Although we typically talk about the energy value of food in terms of calories, once you consume food, these calories are converted into a form your body can use to fuel physical activity and unconscious acts, such as breathing and keeping your heart beating. A number of vitamins and minerals are vital to this energy conversion process.
The B vitamins, including thiamin (B1), riboflavin (B2), niacin (B3), vitamin B6, pantothenic acid, and biotin, do not provide energy themselves, but rather help facilitate the production of energy in your body from the food you eat. Without B vitamins, your body wouldn’t be able to convert food into energy. Two other B vitamins, folate and vitamin B12, play important roles in making red blood cells, which transport oxygen in the body, including oxygen needed in energy production.
So does this mean taking a B-complex supplement will give you more energy for physical activity?

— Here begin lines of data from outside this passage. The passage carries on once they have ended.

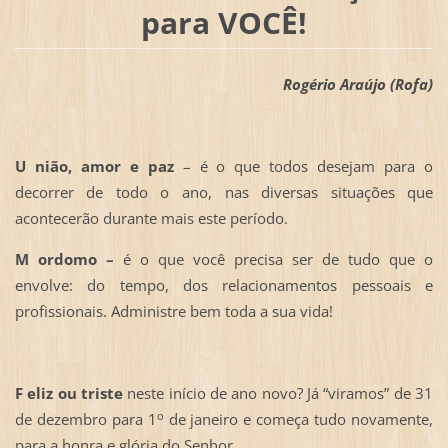
para VOCÊ!
Rogério Araújo (Rofa)
U
nião, amor e paz
– é o que todos desejam para o
decorrer de todo o ano, nas diversas situações que
acontecerão durante mais este período.
M
ordomo –
é o que você precisa ser de tudo que o
envolve: do tempo, dos relacionamentos pessoais e
profissionais. Administre bem toda a sua vida!
F
eliz ou triste
neste início de ano novo? Já “viramos” de 31
o
de dezembro para 1
de janeiro e começa tudo novamente,
para a honra e glória do Senhor.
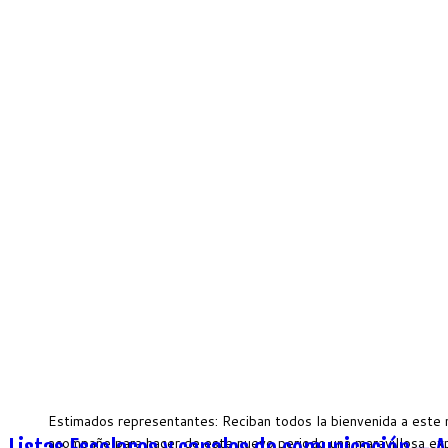
Estimados representantes: Reciban todos la bienvenida a este 
acompañe para hacer de este nuevo periodo una maravillosa ex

Probably not. Once you meet your body’s B vitamin needs, which generally can be accomplished with a healthy eating plan, any extra B vitamins are excreted in the urine. It’s important, however, to eat nutrient-rich foods, especially if you’re following a calorie-restricted eating plan for weight loss where every bite counts. B-complex vitamins are found in a variety of healthy foods, such as whole grains, low-fat dairy products, green leafy vegetables, nuts, seeds, eggs, poultry, lean meat, and seafood.
The B vitamins you’re most apt to fall short on as you age are vitamins B6 and B12. Unlike some of the other B vitamins, B6 and B12 are not required to be added to refined grains and aren’t as widely available in foods. Regular exercise, especially if vigorous, increases the body’s need for vitamin B6, and adults 51 and older need more B6 than younger adults.
The ability to absorb vitamin B12 from food lessens with age, and certain medicines (such as metformin and protein pump inhibitors) can decrease absorption even more. Additionally, vitamin B12 is only found in animal-derived foods, making it more challenging for vegetarians and especially vegans (who eat no animal products) to get enough. For these groups, consuming vitamin B12-fortified cereal or B12-fortified nutritional yeast can help meet requirements. The National Academy of Medicine (formerly known as the Institute of Medicine) recommends that adults over age 50 take an oral vitamin B12 supplement, although people with poor absorption may get more benefit from vitamin B12 injections. Your doctor can assess your vitamin B12 status with a blood test.